Discussion
On November 11, 2025, the 299th Japan Specialist Seminar was held in a hybrid format at the GS Room of the Graduate School of International Studies, Seoul National University, with HA Seong-ho (HK Research Professor, Institute for Global China Studies, Pukyong National University) delivering a lecture titled “Realistic Representations of Machines in Japanese Children’s Popular Culture: Continuities from the Prewar to the Postwar Period.”
The presentation examined how wartime mechanical imagery for children evolved into a central visual style within postwar Japanese popular culture. Focusing on illustrator Komatsuzaki Shigeru, the speaker traced continuities from his wartime depictions of fantastical military machinery to his postwar work in science-adventure emonogatari and plastic model kit box art. Komatsuzaki’s dynamic compositions, dense visual style, and distinctive metallic textures helped shape a lasting aesthetic tradition that reinterpreted prewar and wartime machines as symbols of scientific imagination rather than instruments of war.
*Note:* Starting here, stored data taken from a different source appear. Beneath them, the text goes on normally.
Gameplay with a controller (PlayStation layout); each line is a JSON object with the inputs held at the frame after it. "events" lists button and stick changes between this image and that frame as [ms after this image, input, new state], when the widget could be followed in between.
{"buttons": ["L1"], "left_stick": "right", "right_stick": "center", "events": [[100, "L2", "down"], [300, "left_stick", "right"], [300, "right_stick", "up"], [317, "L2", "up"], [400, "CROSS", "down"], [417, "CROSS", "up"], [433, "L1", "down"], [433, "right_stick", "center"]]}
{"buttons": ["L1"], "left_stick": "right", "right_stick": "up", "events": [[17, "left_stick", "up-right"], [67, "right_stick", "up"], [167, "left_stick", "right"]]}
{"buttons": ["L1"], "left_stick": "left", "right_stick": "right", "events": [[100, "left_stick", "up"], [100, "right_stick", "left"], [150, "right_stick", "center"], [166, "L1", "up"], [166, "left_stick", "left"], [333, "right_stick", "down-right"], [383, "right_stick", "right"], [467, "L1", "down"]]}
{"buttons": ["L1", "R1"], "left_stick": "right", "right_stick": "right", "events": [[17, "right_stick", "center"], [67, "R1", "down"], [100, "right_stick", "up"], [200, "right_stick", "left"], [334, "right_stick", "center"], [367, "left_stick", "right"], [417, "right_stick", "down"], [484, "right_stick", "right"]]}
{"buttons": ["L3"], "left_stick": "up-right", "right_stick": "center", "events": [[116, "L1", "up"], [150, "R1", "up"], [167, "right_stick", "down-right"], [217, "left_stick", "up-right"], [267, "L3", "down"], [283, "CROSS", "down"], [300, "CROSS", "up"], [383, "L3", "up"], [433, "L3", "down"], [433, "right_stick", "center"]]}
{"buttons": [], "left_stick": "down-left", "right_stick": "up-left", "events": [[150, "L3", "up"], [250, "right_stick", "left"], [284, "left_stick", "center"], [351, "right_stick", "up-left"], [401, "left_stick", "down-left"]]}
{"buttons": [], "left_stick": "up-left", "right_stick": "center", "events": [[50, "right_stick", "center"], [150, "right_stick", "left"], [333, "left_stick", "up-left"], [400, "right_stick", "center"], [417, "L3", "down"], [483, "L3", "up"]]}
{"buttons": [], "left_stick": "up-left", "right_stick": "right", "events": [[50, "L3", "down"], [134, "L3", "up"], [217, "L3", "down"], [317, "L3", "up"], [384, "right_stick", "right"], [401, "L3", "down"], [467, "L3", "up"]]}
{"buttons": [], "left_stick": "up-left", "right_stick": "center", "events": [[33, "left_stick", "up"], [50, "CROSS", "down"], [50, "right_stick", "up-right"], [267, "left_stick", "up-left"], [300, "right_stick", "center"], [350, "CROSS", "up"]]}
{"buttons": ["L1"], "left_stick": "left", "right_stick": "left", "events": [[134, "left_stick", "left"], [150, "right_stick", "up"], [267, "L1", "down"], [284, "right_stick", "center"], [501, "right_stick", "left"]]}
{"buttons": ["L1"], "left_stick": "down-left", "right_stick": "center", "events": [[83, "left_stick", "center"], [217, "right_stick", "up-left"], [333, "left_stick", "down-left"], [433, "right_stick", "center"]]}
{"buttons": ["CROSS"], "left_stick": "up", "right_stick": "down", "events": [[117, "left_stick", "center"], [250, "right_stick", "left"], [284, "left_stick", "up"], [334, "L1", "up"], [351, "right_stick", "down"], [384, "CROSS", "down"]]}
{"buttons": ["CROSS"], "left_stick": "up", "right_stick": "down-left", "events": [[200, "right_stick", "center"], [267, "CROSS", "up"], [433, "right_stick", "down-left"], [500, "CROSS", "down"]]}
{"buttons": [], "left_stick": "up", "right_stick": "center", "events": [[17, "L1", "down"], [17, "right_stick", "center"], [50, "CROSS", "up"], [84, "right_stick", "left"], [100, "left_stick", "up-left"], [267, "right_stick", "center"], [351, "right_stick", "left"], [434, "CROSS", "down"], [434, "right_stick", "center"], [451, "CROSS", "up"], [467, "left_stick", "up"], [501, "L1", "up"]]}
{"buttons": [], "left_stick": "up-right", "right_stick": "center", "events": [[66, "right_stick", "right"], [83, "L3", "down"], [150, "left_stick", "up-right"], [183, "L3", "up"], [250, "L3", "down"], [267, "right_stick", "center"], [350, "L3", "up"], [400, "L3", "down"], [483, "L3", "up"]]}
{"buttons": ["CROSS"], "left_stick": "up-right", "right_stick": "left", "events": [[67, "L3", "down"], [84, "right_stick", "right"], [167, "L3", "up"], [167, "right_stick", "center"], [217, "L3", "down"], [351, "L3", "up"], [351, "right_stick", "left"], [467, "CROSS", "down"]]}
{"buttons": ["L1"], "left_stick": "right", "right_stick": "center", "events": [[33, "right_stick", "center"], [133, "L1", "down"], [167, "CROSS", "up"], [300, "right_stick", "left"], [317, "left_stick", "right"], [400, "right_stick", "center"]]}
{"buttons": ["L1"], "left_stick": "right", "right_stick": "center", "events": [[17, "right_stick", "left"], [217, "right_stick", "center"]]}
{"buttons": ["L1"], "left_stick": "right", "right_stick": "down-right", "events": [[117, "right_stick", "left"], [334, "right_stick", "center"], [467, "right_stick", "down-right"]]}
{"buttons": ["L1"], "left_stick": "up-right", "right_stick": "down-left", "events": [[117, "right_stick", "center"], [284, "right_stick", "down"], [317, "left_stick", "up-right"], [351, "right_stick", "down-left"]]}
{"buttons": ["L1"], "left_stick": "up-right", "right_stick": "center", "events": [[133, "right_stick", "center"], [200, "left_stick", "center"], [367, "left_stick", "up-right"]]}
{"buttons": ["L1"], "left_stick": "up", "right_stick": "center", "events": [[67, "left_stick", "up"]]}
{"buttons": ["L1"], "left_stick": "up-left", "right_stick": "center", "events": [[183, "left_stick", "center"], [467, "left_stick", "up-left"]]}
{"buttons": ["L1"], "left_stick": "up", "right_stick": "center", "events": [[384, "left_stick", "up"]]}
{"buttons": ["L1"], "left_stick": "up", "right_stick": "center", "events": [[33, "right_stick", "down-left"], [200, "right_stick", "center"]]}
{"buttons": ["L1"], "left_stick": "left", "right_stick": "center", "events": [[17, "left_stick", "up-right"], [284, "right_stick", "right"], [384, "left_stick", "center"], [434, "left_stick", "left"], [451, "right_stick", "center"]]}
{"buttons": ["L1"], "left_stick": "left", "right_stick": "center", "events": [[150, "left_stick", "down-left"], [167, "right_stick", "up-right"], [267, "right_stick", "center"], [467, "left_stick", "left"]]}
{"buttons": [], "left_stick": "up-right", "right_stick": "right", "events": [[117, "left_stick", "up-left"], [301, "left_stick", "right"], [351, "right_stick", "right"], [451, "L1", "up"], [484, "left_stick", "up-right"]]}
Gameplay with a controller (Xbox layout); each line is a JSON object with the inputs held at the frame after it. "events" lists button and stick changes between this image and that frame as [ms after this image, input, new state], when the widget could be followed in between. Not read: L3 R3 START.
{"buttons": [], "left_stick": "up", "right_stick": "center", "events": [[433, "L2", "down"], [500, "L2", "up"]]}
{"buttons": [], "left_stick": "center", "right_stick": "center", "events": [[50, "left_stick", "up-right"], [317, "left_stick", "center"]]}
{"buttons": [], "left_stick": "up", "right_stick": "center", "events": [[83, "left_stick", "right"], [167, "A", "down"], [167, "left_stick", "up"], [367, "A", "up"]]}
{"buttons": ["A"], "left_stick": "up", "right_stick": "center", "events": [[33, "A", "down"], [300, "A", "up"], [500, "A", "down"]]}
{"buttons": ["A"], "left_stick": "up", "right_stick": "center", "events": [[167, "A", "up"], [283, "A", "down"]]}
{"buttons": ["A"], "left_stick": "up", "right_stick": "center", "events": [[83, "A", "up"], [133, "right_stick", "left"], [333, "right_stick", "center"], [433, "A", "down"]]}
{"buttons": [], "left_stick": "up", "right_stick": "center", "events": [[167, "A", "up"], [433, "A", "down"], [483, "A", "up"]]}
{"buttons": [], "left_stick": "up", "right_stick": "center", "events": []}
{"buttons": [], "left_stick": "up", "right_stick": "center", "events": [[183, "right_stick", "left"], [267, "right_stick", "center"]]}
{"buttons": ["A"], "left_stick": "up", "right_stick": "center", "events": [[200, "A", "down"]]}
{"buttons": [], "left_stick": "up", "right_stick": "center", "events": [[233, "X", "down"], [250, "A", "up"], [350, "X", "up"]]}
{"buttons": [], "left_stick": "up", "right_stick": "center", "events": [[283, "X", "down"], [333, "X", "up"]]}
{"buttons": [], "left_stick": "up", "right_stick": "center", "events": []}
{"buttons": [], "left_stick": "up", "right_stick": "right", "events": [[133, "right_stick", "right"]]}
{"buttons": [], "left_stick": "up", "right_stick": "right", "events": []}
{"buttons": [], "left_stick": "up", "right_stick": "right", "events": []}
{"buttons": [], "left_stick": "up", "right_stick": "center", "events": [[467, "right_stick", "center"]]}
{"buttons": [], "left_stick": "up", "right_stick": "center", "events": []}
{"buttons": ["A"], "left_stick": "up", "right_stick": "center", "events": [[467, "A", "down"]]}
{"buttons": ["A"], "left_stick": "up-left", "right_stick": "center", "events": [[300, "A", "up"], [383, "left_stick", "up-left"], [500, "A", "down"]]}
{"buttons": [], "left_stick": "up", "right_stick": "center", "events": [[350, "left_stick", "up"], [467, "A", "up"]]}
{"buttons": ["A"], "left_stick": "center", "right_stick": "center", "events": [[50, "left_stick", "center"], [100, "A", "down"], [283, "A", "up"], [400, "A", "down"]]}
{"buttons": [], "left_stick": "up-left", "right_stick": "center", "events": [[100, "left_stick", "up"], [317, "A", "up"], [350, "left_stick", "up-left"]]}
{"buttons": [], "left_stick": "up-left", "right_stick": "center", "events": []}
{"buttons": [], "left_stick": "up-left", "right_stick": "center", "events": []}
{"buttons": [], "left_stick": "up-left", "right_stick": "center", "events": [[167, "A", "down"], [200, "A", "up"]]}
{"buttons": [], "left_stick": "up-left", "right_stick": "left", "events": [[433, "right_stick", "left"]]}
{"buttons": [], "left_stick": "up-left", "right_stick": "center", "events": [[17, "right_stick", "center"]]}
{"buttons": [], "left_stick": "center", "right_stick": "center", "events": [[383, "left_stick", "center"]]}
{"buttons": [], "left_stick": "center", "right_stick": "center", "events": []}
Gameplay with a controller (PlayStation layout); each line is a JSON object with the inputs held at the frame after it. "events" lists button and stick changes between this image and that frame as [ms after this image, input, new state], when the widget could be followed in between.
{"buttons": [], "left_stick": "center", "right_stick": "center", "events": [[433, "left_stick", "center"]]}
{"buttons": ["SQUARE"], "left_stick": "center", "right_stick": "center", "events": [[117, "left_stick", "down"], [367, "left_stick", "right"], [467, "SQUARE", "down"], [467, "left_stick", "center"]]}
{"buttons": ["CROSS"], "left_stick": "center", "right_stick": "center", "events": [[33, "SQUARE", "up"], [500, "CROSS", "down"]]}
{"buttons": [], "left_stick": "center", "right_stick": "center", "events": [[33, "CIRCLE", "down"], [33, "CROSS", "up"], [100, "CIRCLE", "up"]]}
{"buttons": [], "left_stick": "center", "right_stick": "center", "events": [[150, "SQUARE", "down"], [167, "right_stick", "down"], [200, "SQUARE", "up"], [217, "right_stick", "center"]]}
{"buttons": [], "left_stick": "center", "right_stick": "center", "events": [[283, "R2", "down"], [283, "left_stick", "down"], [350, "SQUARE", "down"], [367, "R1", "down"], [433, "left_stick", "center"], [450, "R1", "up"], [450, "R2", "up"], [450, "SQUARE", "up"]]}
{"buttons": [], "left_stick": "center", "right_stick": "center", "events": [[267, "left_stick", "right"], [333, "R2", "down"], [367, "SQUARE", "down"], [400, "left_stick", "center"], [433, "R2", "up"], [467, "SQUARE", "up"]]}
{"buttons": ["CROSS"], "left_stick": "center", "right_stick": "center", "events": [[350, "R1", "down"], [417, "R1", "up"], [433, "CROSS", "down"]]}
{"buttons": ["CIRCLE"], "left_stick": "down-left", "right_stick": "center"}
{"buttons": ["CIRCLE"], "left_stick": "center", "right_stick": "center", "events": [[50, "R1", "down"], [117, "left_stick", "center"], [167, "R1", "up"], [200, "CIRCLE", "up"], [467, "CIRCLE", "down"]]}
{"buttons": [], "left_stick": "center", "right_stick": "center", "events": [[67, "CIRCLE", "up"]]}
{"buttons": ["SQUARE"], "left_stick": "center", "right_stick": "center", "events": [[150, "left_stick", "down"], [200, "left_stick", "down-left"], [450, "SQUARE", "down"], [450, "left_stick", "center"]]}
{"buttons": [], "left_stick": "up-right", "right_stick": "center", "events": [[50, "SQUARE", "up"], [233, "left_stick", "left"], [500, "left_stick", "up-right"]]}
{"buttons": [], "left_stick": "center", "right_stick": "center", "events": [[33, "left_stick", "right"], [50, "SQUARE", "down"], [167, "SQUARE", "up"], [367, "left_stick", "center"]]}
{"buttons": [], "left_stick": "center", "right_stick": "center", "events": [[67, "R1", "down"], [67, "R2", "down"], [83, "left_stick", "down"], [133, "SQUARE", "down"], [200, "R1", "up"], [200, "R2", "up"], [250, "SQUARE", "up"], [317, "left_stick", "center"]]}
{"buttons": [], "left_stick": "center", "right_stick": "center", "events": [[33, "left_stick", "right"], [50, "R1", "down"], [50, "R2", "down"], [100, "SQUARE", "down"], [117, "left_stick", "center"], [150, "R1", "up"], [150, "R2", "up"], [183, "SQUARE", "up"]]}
The discussion addressed topics such as Komatsuzaki’s awareness of wartime collaboration, the relationship between American and Japanese war illustrations, the cultural impact of the Osaka Expo era, and debates surrounding the rightward drift of Japanese popular culture. Participants also explored how wartime visual conventions were adapted across decades and how portrayals of “war without death” became popularized in children’s media. The seminar concluded with an active and wide-ranging Q&A session.